─── DATASET RECORDS ───

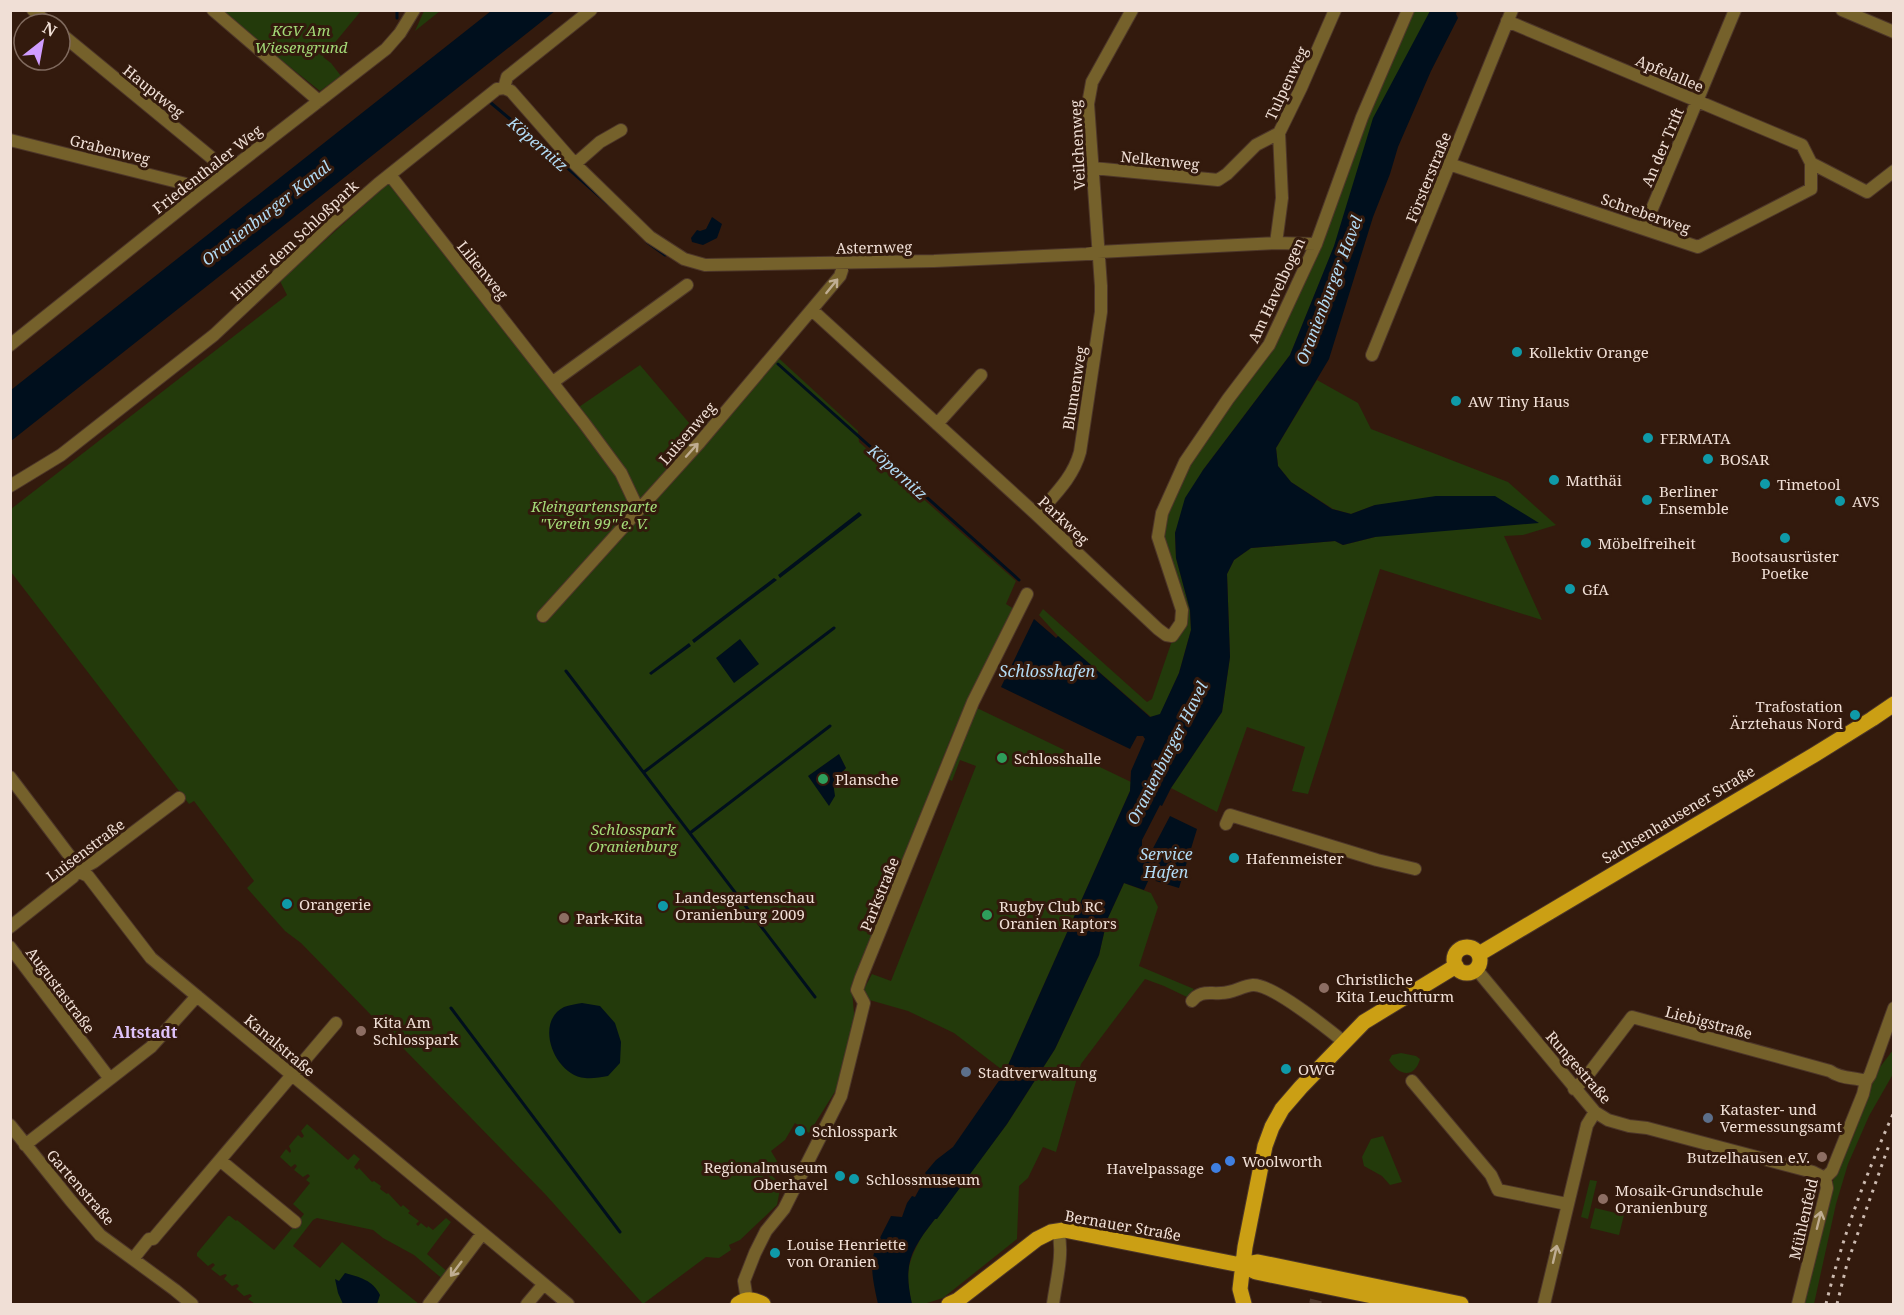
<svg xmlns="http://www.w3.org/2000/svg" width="1904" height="1315" font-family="'Noto Serif',serif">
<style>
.green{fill:#233a0b;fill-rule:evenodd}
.water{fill:#000f1d}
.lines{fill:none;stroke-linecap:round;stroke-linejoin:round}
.stream{stroke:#000f1d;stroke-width:3}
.minor-tunnel{stroke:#4f382b;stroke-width:12;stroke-dasharray:12 6;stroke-linecap:butt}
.minor-casing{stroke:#4d3629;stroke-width:14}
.major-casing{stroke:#4d3629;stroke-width:17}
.minor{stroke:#75612b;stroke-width:12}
.major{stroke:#cb9f14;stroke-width:15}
.rail{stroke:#ccbab0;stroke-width:3;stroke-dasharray:3 6;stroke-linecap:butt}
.oneway{stroke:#bfad92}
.culture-dot{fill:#0f9aa8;stroke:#331a0d;stroke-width:2}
.leisure-dot{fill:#2e9e5b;stroke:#331a0d;stroke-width:2}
.education-dot{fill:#8d6e63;stroke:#331a0d;stroke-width:2}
.service-dot{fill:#5c6f8a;stroke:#331a0d;stroke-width:2}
.shop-dot{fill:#3f7fe0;stroke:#331a0d;stroke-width:2}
.labels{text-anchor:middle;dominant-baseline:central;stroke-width:6;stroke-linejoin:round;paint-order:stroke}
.park-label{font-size:15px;font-style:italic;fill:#a3d977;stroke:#331a0d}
.street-label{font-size:15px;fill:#f0dfd6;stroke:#331a0d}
.poi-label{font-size:15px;fill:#f0dfd6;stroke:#331a0d;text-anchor:start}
.water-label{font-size:16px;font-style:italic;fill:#b2dbf5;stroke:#331a0d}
.neighbourhood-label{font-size:16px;font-weight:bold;fill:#dfc3fa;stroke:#331a0d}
</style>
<rect width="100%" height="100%" fill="#331a0d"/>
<!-- green -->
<path class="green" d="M424 10 440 11 415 31 424 11Z
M220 11H361L323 57 331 63 341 76 320 91Z
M1408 11H1430L1290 355 1203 470 1175 533 1176 558 1190 610 1191 630 1179 673 1160 715 1151 717 1058 636 1039 615 1043 609 1147 702 1152 699 1175 632 1181 623 1158 537 1185 462 1269 345Z
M393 179 576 409 640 365 701 437 772 352 858 431 859 442 1016 581 1006 604 1014 609 952 735 852 990 855 1025 836 1090 809 1133 795 1123 785 1140 771 1151 777 1161 771 1175 781 1184 777 1205 740 1240 729 1245 731 1250 719 1258 706 1257 643 1304 546 1195 301 943 285 931 247 888 254 881 194 801 189 804 11 572V509L287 295 280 281ZM839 755 846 768 833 782Z
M1317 380 1358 403 1371 429 1508 482 1556 525 1523 535 1504 536 1542 620 1380 569 1308 794 1292 791 1305 747 1247 727 1217 812 1171 788 1222 712 1230 657 1227 574 1234 560 1251 548 1335 541 1343 545 1375 537V505L1351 514 1333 509 1291 482 1278 466 1276 448Z
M977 708 1131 782 1130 791 1005 1072 954 1033 908 1011 866 999 863 991 872 974 891 981 976 766 960 760 952 781 946 778Z
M1124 883 1151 893 1158 907 1139 966 1194 989 1187 997 1164 986 1145 979 1081 1064 1056 1152 1043 1147 1028 1178 1019 1186 1017 1239 943 1298 924 1304H912C905 1273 907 1264 922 1236L1007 1124 1055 1049 1099 955 1107 920Z
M1893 1050V1074L1869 1116 1848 1164 1836 1204 1814 1304H1802L1831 1186 1847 1147 1852 1140 1877 1071Z
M1401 1053 1416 1056 1420 1059C1414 1080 1398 1075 1389 1060L1392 1055Z
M307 1124 348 1160 354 1154 360 1159 354 1167 357 1170 359 1168 372 1182 374 1181 381 1186 380 1189 387 1194 388 1193 401 1207 403 1205 410 1211 408 1213 419 1221 416 1224 418 1226 421 1223 427 1228 428 1226 433 1230 446 1218 451 1222 427 1254 450 1274 445 1281 414 1255 383 1238 373 1230 317 1218 313 1220 293 1246 320 1268 342 1242 419 1304H255L248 1299 252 1296 250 1294 244 1296 236 1289 239 1286 237 1284 232 1286 224 1279 227 1275 225 1274 220 1276 211 1269 215 1265 213 1263 208 1266 197 1256V1253L228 1216H230L236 1221 237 1220 274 1250 304 1214 293 1204 310 1183 306 1180 310 1176 308 1174 303 1177 294 1170 297 1166 295 1164 291 1167 280 1157 286 1149 290 1153 291 1151 289 1146 298 1135 302 1138 304 1136 301 1131Z
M1383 1136 1402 1182 1390 1185 1382 1176 1364 1166 1362 1157 1371 1139Z
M1590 1180 1597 1181 1588 1219 1581 1217Z
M1595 1208 1624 1215 1619 1235 1590 1228Z"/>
<!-- water -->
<path class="water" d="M491 11H555L11 441V390Z
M1430 11H1457L1456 14 1458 18 1431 71 1398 147 1390 174 1373 217 1329 359 1276 448 1278 466 1291 482 1332 509 1351 514 1375 505 1436 496H1495L1539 523 1375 537 1343 545 1335 541 1251 548 1234 560 1227 574 1230 657 1222 712 1171 788 1162 806 1160 805 1142 840V851L1150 854 1170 816 1197 829 1179 888 1149 879 1144 890 1124 883 1107 920 1099 955 1055 1049 1007 1124 937 1219H935C910 1251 903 1264 912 1304H878C868 1259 870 1257 891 1216L902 1217 907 1203 912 1196 915 1197 922 1184 926 1183 929 1178 925 1173 936 1160 953 1147 1005 1072 1130 791 1131 771 1145 739 1143 736H1137L1130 749 1001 687 1034 619 1056 638 1058 636 1150 717 1160 714 1179 673 1191 630 1190 610 1176 558 1175 533 1185 498 1203 470 1290 355 1334 246 1373 118Z
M712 217 722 224 717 238 703 245 692 242 691 238 697 230 700 231 706 229Z
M859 512 862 515 780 578 778 575Z
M774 578 777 580 694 643 692 640Z
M740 639 759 664 734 683 716 658Z
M689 643 691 646 651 675 649 673Z
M839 754 846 768 833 782 835 796 829 806 808 776Z
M582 1003 600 1006 615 1023 621 1042 620 1063 608 1076C601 1077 592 1079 585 1078 554 1075 534 1022 564 1007 569 1005 576 1004 582 1003Z
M345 1273C359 1277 373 1280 380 1295L377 1304H343L338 1293 335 1279 339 1281Z"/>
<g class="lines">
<!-- stream -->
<path class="stream" d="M397 18V10
M491 103 547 150 608 204
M647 242 665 255
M778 364 1019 580
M566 671 815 997
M644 772 834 628
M690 833 830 726
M451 1008 620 1232"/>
<!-- minor-tunnel -->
<path class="minor-tunnel" d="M1315 1304 1316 1300"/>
<defs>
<path id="minor" d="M33 10 49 24
M213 10 319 101
M1842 10 1894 32
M1507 21 1802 145 1811 163
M60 33 218 163 226 173
M504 88 511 91 575 164 650 237 684 259 705 265 934 261 1087 254 1098 252 1276 243 1316 244
M10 140 190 185 199 194
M575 164 600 142 621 130
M1449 164 1698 247 1811 189V163L1867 192 1894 171
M1093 168 1218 180 1227 174 1256 145 1279 133
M390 175 584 423 621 473 638 509
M1644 228 1735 10
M1276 243 1282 198 1279 133 1301 88 1335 10
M812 310 1037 515 1158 629 1166 635 1172 636 1181 623 1182 610 1158 537 1162 513 1185 462 1228 399 1269 345 1316 244 1362 117 1408 10
M10 345 199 194 386 49 400 33 414 10
M1372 355 1512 10
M553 382 687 285
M937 424 981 375
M10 486 61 455 214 335 332 224 378 184 497 89 504 88 507 77 591 10
M1037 515C1054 495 1073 478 1080 452L1101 312V286L1088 104 1092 82 1132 10
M543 616 700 442 840 276 842 270V263
M10 777 75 863 77 871
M1226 824 1230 815 1377 860 1415 869
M77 871 88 876 151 958 568 1304
M10 927 73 877 77 871 94 862 179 798
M10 947 110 1079
M1477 970 1595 1112 1608 1120 1629 1126 1647 1128 1813 1172 1825 1178
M1192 1001C1200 990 1209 994 1221 993 1233 993 1242 986 1253 985 1272 984 1328 1029 1344 1042
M1412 1081 1491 1175 1498 1190 1567 1204
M1574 1089 1584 1080 1632 1017 1830 1071C1841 1079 1853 1077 1866 1081
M10 1125 71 1201 100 1235 175 1290 192 1304
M25 1145 151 1047 197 996
M221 1161 295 1222
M1825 1178 1832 1171 1863 1094 1866 1081 1870 1075 1894 1008
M133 1259 149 1239H153L336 1023
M747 1300 744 1281 755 1253 766 1231 784 1209 841 1096 864 1003 857 990 861 978 973 702 1027 594
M429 1304 482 1234
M527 1304 543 1285
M1053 1304C1056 1281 1064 1254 1058 1230
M1544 1304 1587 1125 1595 1112
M1798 1304 1827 1188 1825 1178"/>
<path id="major" d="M1454 960a13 13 0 1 1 26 0a13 13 0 1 1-26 0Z
M1479 954 1814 755 1872 719 1894 704
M1241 1265 1258 1262 1461 1304
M738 1304C747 1298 754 1299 763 1304
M949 1304 958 1300 1037 1239 1051 1232 1064 1230 1241 1265 1256 1272 1411 1304
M1244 1304 1240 1289 1245 1247 1265 1146 1272 1127 1282 1109 1301 1087 1364 1022 1456 966"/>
</defs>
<!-- minor casing -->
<use href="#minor" class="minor-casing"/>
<!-- major casing -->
<use href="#major" class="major-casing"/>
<!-- minor -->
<use href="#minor" class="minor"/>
<!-- major -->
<use href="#major" class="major"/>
<!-- rail -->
<path class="rail" d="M1826 1304C1842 1238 1866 1174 1894 1112
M1837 1304 1847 1264 1890 1142"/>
</g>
<!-- one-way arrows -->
<defs><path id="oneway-shaft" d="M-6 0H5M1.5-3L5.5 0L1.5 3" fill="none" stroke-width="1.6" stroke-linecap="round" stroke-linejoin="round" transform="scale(1.5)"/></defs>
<g class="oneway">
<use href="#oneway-shaft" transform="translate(832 286) rotate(-51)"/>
<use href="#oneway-shaft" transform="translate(692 450) rotate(-48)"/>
<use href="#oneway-shaft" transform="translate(1819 1220) rotate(-76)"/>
<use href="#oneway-shaft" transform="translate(1555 1254) rotate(-77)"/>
<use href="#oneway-shaft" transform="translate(456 1269) rotate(127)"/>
</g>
<!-- markers -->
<g class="culture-dot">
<circle cx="1517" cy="352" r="6"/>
<circle cx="1456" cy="401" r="6"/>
<circle cx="1648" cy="438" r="6"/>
<circle cx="1708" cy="459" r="6"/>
<circle cx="1554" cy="480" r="6"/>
<circle cx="1765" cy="484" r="6"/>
<circle cx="1647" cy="500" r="6"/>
<circle cx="1840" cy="501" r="6"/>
<circle cx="1785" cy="538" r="6"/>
<circle cx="1586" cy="543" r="6"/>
<circle cx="1570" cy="589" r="6"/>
<circle cx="1855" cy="715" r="6"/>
<circle cx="1234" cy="858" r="6"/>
<circle cx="287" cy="904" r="6"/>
<circle cx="663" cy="906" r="6"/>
<circle cx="1286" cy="1069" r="6"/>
<circle cx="800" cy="1131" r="6"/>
<circle cx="840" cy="1176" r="6"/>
<circle cx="854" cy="1179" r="6"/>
<circle cx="775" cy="1253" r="6"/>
</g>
<g class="leisure-dot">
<circle cx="1002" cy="758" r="6"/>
<circle cx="823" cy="779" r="6"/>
<circle cx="987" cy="915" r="6"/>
</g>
<g class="education-dot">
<circle cx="564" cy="918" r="6"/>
<circle cx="1324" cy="988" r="6"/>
<circle cx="361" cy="1031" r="6"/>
<circle cx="1822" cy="1157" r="6"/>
<circle cx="1603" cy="1199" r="6"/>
</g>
<g class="service-dot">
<circle cx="966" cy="1072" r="6"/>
<circle cx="1708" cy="1118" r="6"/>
</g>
<g class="shop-dot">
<circle cx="1230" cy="1161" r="6"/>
<circle cx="1216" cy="1168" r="6"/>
</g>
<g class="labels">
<!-- park labels -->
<g class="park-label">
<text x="301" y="30">KGV Am<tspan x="301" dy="17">Wiesengrund</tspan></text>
<text x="594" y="506">Kleingartensparte<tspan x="594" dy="17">"Verein 99" e. V.</tspan></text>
<text x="633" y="829">Schlosspark<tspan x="633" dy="17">Oranienburg</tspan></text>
</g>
<!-- street labels -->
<g class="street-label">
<text transform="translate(1670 73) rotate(23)">Apfelallee</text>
<text transform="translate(1286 83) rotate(-65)">Tulpenweg</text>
<text transform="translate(154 91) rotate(39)">Hauptweg</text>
<text transform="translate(1077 145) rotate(-93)">Veilchenweg</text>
<text transform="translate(1662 147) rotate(-67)">An der Trift</text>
<text transform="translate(110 149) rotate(14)">Grabenweg</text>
<text transform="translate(1160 160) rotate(6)">Nelkenweg</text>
<text transform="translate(207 169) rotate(-38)">Friedenthaler Weg</text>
<text transform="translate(1428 177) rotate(-68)">Försterstraße</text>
<text transform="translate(1646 213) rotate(19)">Schreberweg</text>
<text transform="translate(294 240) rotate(-43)">Hinter dem Schloßpark</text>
<text transform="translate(874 247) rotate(-1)">Asternweg</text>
<text transform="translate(483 270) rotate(51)">Lilienweg</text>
<text transform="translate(1276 290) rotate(-65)">Am Havelbogen</text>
<text transform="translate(1074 388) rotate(-81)">Blumenweg</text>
<text transform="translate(687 433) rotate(-49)">Luisenweg</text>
<text transform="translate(1064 520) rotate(43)">Parkweg</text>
<text transform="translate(1678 814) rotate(-31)">Sachsenhausener Straße</text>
<text transform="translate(85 850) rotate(-37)">Luisenstraße</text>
<text transform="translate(879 894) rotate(-68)">Parkstraße</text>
<text transform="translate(61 990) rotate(53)">Augustastraße</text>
<text transform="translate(1709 1022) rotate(15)">Liebigstraße</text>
<text transform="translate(280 1045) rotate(40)">Kanalstraße</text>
<text transform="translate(1579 1067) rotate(49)">Rungestraße</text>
<text transform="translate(81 1187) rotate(49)">Gartenstraße</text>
<text transform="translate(1803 1219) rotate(-77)">Mühlenfeld</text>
<text transform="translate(1123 1225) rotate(10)">Bernauer Straße</text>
</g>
<!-- poi labels -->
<g class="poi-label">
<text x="1529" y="352">Kollektiv Orange</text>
<text x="1468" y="401">AW Tiny Haus</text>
<text x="1660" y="438">FERMATA</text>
<text x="1720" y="459">BOSAR</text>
<text x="1566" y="480">Matthäi</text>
<text x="1777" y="484">Timetool</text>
<text x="1659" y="491">Berliner<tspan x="1659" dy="17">Ensemble</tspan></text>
<text x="1852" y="501">AVS</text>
<text x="1598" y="543">Möbelfreiheit</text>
<text x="1785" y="556" text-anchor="middle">Bootsausrüster<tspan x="1785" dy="17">Poetke</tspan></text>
<text x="1582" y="589">GfA</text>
<text x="1843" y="706" text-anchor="end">Trafostation<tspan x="1843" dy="17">Ärztehaus Nord</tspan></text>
<text x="1014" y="758">Schlosshalle</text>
<text x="835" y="779">Plansche</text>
<text x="1246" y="858">Hafenmeister</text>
<text x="675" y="897">Landesgartenschau<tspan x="675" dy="17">Oranienburg 2009</tspan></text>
<text x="299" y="904">Orangerie</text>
<text x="999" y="906">Rugby Club RC<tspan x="999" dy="17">Oranien Raptors</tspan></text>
<text x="576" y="918">Park-Kita</text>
<text x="1336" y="979">Christliche<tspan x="1336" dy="17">Kita Leuchtturm</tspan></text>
<text x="373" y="1022">Kita Am<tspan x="373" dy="17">Schlosspark</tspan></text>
<text x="1298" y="1069">OWG</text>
<text x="978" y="1072">Stadtverwaltung</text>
<text x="1720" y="1109">Kataster- und<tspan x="1720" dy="17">Vermessungsamt</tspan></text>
<text x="812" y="1131">Schlosspark</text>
<text x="1810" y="1157" text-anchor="end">Butzelhausen e.V.</text>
<text x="1242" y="1161">Woolworth</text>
<text x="828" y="1167" text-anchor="end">Regionalmuseum<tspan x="828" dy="17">Oberhavel</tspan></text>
<text x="1204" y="1168" text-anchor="end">Havelpassage</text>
<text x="866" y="1179">Schlossmuseum</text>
<text x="1615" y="1190">Mosaik-Grundschule<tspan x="1615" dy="17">Oranienburg</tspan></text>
<text x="787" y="1244">Louise Henriette<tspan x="787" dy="17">von Oranien</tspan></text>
</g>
<!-- water labels -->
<g class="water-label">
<text transform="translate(538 144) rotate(41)">Köpernitz</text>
<text transform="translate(266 213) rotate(-38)">Oranienburger Kanal</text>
<text transform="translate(1329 290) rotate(-69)">Oranienburger Havel</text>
<text transform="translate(898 472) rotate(42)">Köpernitz</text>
<text x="1047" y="671">Schlosshafen</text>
<text transform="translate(1167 753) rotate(-63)">Oranienburger Havel</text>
<text x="1166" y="854">Service<tspan x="1166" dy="18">Hafen</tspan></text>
</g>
<!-- neighbourhood labels -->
<g class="neighbourhood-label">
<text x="145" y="1032">Altstadt</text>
</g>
</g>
<!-- border -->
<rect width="1904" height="1315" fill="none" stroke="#f0dfd6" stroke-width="24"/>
<!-- north arrow -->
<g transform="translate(42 42) rotate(31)"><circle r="28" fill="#331a0d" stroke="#7f695d" stroke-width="1.5"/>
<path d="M0-4.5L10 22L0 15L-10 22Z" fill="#d09dff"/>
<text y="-9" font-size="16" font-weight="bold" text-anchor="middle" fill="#f0dfd6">N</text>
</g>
</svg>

───

**YOUR GOAL**
Your answer should consist of each line of the data above in which the word "lines" occurs.

**FINISHED TASK**
.lines{fill:none;stroke-linecap:round;stroke-linejoin:round}
<g class="lines">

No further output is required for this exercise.